[Start of Attachment]

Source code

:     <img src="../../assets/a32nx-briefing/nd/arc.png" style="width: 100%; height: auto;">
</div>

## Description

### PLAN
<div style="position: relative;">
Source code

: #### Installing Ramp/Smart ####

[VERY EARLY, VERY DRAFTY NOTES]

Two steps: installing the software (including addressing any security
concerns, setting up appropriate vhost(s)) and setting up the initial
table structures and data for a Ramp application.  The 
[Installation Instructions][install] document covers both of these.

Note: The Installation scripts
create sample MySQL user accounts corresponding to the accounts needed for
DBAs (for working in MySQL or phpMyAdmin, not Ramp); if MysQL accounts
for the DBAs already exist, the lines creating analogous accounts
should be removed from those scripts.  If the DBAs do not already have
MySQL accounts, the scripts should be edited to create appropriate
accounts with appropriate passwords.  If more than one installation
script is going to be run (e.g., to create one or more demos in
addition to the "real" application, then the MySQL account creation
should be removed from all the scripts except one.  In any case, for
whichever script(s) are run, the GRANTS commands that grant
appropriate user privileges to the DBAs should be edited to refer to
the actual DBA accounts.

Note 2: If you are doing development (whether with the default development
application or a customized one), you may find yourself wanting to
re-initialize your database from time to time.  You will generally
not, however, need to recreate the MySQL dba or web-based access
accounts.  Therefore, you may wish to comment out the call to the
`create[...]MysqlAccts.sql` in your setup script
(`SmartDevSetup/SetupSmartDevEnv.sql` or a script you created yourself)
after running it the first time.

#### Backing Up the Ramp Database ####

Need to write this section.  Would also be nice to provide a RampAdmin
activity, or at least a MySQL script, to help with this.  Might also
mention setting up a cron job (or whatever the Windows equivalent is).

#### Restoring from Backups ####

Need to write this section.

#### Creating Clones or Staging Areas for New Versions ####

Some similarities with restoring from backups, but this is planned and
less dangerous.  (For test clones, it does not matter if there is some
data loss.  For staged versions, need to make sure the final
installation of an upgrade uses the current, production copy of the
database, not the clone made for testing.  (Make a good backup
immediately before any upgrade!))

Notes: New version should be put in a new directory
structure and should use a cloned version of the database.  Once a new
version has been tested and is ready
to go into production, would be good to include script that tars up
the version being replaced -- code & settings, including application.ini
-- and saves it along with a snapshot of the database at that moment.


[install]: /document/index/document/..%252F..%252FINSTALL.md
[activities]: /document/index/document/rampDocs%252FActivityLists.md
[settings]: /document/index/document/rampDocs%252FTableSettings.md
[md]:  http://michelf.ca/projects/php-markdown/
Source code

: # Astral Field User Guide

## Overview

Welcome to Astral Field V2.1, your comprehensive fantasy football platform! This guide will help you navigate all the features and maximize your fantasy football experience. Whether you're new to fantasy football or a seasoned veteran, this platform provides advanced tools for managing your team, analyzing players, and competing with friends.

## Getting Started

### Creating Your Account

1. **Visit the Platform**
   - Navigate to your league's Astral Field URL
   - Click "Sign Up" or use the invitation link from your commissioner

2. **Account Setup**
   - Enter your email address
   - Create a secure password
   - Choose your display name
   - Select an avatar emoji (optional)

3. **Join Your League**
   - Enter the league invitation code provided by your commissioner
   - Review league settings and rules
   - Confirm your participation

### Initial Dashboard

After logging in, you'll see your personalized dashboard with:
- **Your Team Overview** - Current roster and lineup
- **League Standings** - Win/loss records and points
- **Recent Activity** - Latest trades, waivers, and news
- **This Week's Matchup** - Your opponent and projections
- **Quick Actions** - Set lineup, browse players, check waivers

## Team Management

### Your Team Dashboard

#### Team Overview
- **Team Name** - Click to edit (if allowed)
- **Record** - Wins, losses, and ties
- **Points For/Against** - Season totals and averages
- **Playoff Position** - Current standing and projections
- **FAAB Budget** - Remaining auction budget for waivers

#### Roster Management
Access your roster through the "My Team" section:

[End of Attachment]

:: ACTIVITY ::
Restate word for word only the lines above from the line containing "Note 2: If you" to the line containing "not, however, need", both of them included.

:: SOLVED PROBLEM ::
Note 2: If you are doing development (whether with the default development
application or a customized one), you may find yourself wanting to
re-initialize your database from time to time.  You will generally
not, however, need to recreate the MySQL dba or web-based access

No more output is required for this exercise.